Note that I use the package renv
to save a snapshot of the versions of the software that are used in all of the codes. This should make the results fully replicable. To the extent you have any questions try reaching out to Grant McDermott, which is what most of us do when we have any kind of coding/version control questions.
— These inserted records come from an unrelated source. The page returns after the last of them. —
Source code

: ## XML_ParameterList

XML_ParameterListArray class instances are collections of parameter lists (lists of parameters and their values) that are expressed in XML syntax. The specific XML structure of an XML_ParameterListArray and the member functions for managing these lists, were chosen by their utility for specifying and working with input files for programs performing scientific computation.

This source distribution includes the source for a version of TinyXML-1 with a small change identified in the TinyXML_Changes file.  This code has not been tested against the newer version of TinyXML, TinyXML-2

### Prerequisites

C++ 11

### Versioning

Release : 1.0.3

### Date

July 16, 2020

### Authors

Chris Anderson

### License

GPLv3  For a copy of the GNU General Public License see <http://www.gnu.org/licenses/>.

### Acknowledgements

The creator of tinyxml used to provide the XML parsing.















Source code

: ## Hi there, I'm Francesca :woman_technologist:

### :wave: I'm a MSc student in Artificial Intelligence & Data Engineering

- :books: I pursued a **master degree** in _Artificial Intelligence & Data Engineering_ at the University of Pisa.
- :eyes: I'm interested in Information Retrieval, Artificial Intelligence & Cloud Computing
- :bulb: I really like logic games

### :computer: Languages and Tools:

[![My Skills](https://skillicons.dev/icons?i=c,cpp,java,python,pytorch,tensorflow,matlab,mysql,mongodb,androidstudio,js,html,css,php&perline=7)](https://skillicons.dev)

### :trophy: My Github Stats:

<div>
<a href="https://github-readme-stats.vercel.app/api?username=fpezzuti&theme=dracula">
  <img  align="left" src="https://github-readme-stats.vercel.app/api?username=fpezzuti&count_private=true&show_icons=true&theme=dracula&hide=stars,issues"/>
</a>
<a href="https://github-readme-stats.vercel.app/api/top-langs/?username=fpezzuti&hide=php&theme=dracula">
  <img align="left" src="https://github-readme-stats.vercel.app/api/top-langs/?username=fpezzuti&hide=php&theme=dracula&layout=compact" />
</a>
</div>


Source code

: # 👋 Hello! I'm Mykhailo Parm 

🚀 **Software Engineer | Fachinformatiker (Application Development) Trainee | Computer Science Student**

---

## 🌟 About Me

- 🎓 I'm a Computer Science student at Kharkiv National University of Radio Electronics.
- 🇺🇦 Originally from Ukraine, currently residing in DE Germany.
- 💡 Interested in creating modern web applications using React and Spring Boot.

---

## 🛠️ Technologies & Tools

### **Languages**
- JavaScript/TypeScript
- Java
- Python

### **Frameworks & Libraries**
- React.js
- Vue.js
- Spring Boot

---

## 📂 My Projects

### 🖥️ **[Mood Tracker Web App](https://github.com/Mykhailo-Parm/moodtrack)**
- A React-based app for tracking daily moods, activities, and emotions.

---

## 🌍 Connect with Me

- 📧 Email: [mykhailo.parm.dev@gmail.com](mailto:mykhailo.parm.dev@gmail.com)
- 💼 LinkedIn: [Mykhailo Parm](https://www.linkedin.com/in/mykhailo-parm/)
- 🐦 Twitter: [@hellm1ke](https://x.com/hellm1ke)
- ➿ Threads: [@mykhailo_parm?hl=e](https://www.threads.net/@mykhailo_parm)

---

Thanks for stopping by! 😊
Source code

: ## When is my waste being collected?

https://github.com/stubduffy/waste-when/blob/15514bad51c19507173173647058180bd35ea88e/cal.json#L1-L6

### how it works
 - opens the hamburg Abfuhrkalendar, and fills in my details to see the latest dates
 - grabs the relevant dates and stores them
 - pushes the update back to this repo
The structure of the repo (codes in the Code
folder) is as follows:
-
1a. Simulations - Save Data.R: this code will pull the data from Compustat, make and winsorize the ROA variable for the simulations, and save a file called simulations_data.rds in a Data folder. Note that it requires a WRDS password and username, which I source from a separate (not included file). You will need to fill in your own username and password.
-
1b. TWFE + binary DiD: This code runs the Monte Carlo simulation as described in the Section 3.1.1. of the paper. It also produces the plots for Figures 1 and 2.
-
1c. Alternative Estimators: This code takes the simulation results from 1b and makes Figure 6, which provides the static DiD results for the alternative event study estimators.
-
1d. Goodman-Bacon Decomp.R: This code produces the Goodman-Bacon decomposition results which feed into Figure 3.
-
1e. Alternative Event Study Estimators.R: This code produces the event study estimates using the alternative DiD estimators, as reported in Figure 7.
-
1f. Rejections.R - This code produces the results in Figure 4 showing TWFE rejection rates when the true expected ATT is 0.
-
1g. Failures with Event Studies and Heterogeneity.R: This code produces the results in Figure 5, showing how standard TWFE estimates (as commonly implemented) can both fail to pick up true pre-trends in the data, or falsely indicate the presence of pre-trends when they don't exist.
-
2. BLL.R: This code produces the figures and tables for the replication and extension of Beck, Levine, and Levkov (2010) text. Note that the replication data for this paper can be found at https://dataverse.nl/dataset.xhtml?persistentId=hdl:10411/15996.
-
3. FHLT.R: This code produces the figures and tables for some Fauver, Hung, Li, and Taboada (2017) text. Unfortunately the data for this analysis was provided by the authors and cannot be uploaded here.